AUSTIN, Texas (AP) — The U.S. Air Force announced Wednesday that it is changing how it selects officers and instructors who train new recruits after a sex scandal at its training headquarters in which dozens of female recruits said they were improperly approached, sexually harassed or raped by male instructors.
Maj. Gen. Margaret Woodward, who investigated the Air Education and Training Command, said the biggest failure came from bad instructors who took advantage of a weak oversight system and the officers who did not adequately supervise them to catch the abuses.
"Interviews revealed that some (instructors) lacked the experience necessary to effectively serve as mentors and leaders and had little to no supervisory experience," the investigation concluded. "This lack of experience is considered particularly relevant when a single (instructor) is generally responsible for a flight of 50 or more trainees."

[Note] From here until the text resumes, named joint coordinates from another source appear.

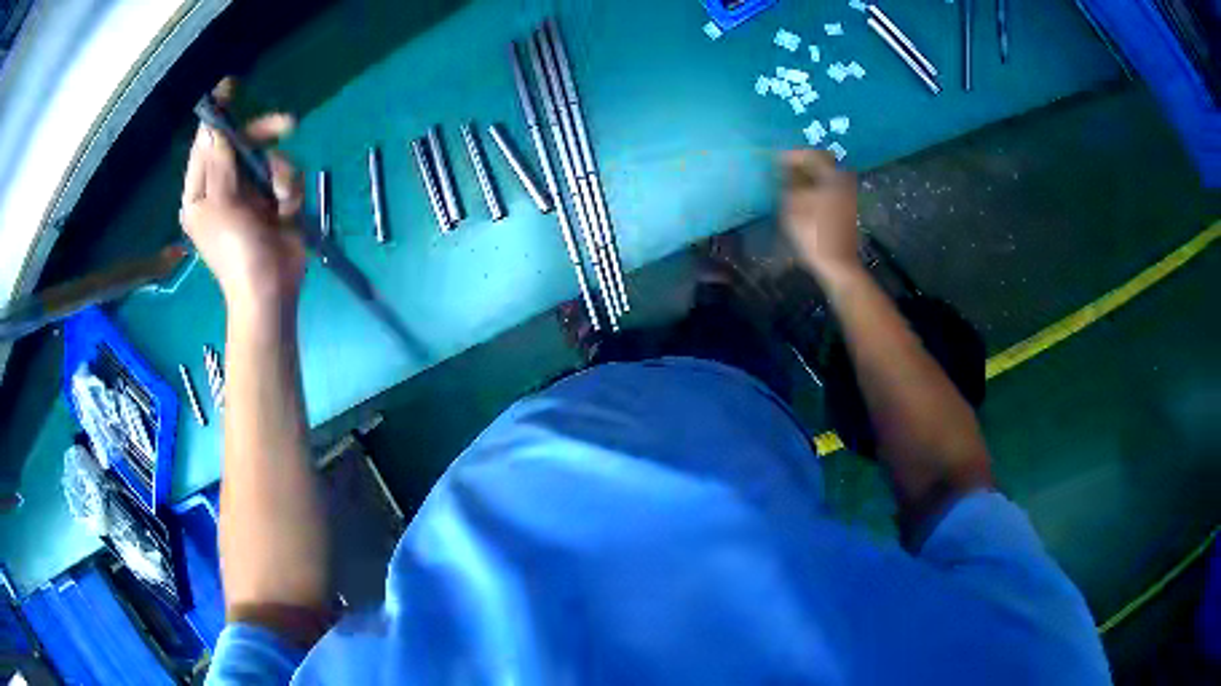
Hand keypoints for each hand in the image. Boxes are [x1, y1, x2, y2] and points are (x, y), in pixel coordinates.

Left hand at [180, 81, 304, 315]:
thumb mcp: (221, 205)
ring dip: (280, 175)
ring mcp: (250, 195)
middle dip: (263, 137)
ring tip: (281, 201)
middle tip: (286, 125)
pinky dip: (291, 190)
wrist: (271, 291)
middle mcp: (224, 189)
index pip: (206, 145)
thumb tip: (214, 125)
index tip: (229, 87)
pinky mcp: (274, 201)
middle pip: (242, 144)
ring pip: (269, 158)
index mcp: (201, 193)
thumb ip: (219, 162)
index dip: (218, 116)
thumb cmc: (237, 252)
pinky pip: (286, 176)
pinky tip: (288, 211)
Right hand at [780, 150, 861, 279]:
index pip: (811, 154)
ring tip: (788, 184)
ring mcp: (847, 195)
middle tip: (782, 170)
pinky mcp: (845, 208)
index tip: (774, 160)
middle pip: (820, 163)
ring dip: (806, 177)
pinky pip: (827, 188)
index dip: (792, 155)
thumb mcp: (793, 204)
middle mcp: (843, 180)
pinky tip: (801, 197)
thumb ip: (787, 180)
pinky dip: (814, 188)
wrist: (837, 264)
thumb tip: (781, 165)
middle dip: (800, 164)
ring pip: (824, 176)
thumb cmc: (814, 232)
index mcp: (833, 175)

The investigation found that 23 instructors allegedly engaged in inappropriate or coercive sexual relationships with 48 recruits at Lackland Air Force base near San Antonio. Five people have been convicted in court martials on charges ranging from adultery to rape. Another person received administrative punishment, and additional instructors still could face criminal charges.

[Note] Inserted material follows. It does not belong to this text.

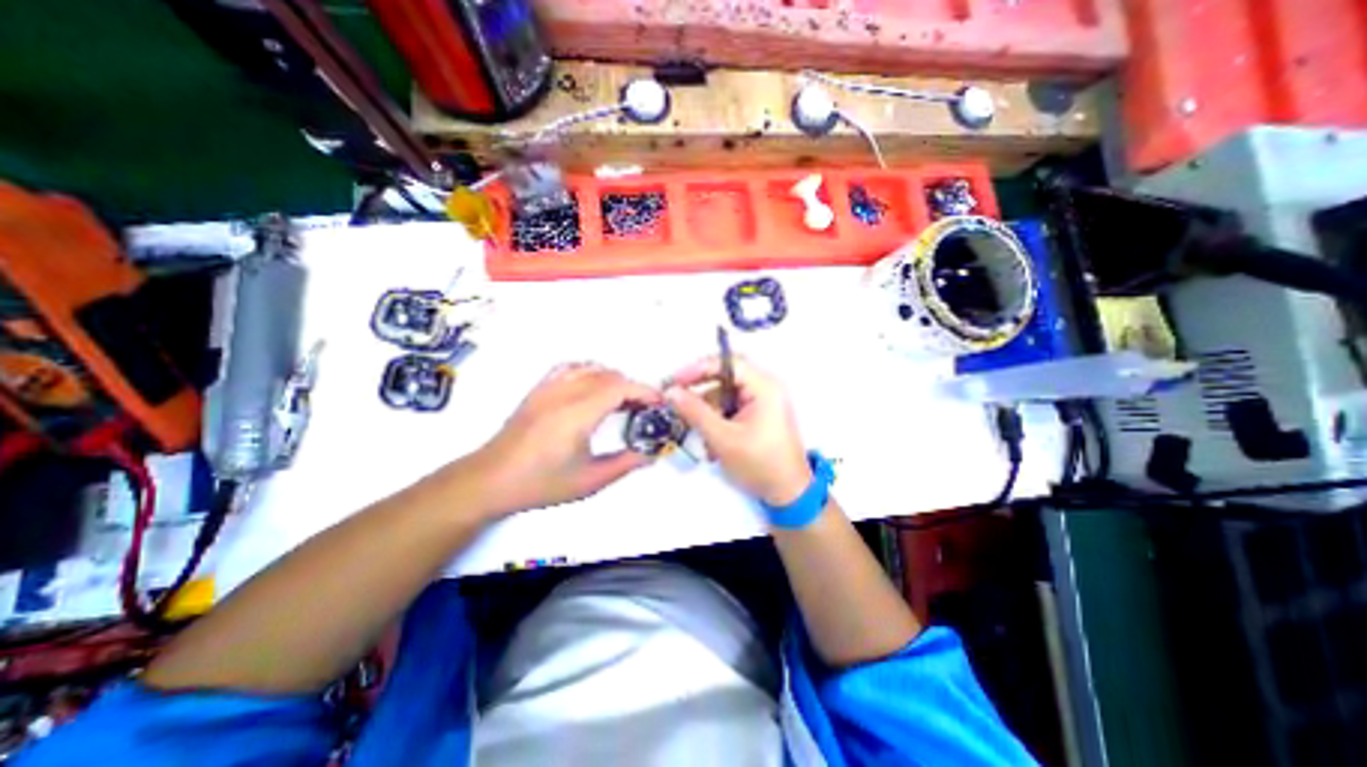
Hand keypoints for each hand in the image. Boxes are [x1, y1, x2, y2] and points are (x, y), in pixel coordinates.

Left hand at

All U.S. airmen report to Lackland for basic training. It has about 500 instructors for about 35,000 airmen who graduate every year. While one in five recruits are women, most instructors are men.
In a written response to the investigation, the commander in charge of training, Gen. Edward Rice Jr., said the Air Force will add more and better officers to supervise training units and require enlisted troops who hold instructor jobs to have more seniority. Instructors will also be expected to monitor each other to look for signs that abuse is taking place and the Air Forces plans to recruit one female instructor for every three males.
"The susceptibility to the abuse of power is well-documented, not just here but in any situation of its type. And we believe we can do more to both equip each individual with the sort of warning signals they should be looking out for among their fellow airmen and taking ownership of the responsibility to monitor not just their own behavior, but also those around them in a way that when someone doesn't meet our standards, they intervene early," Rice said at a news conference in Washington.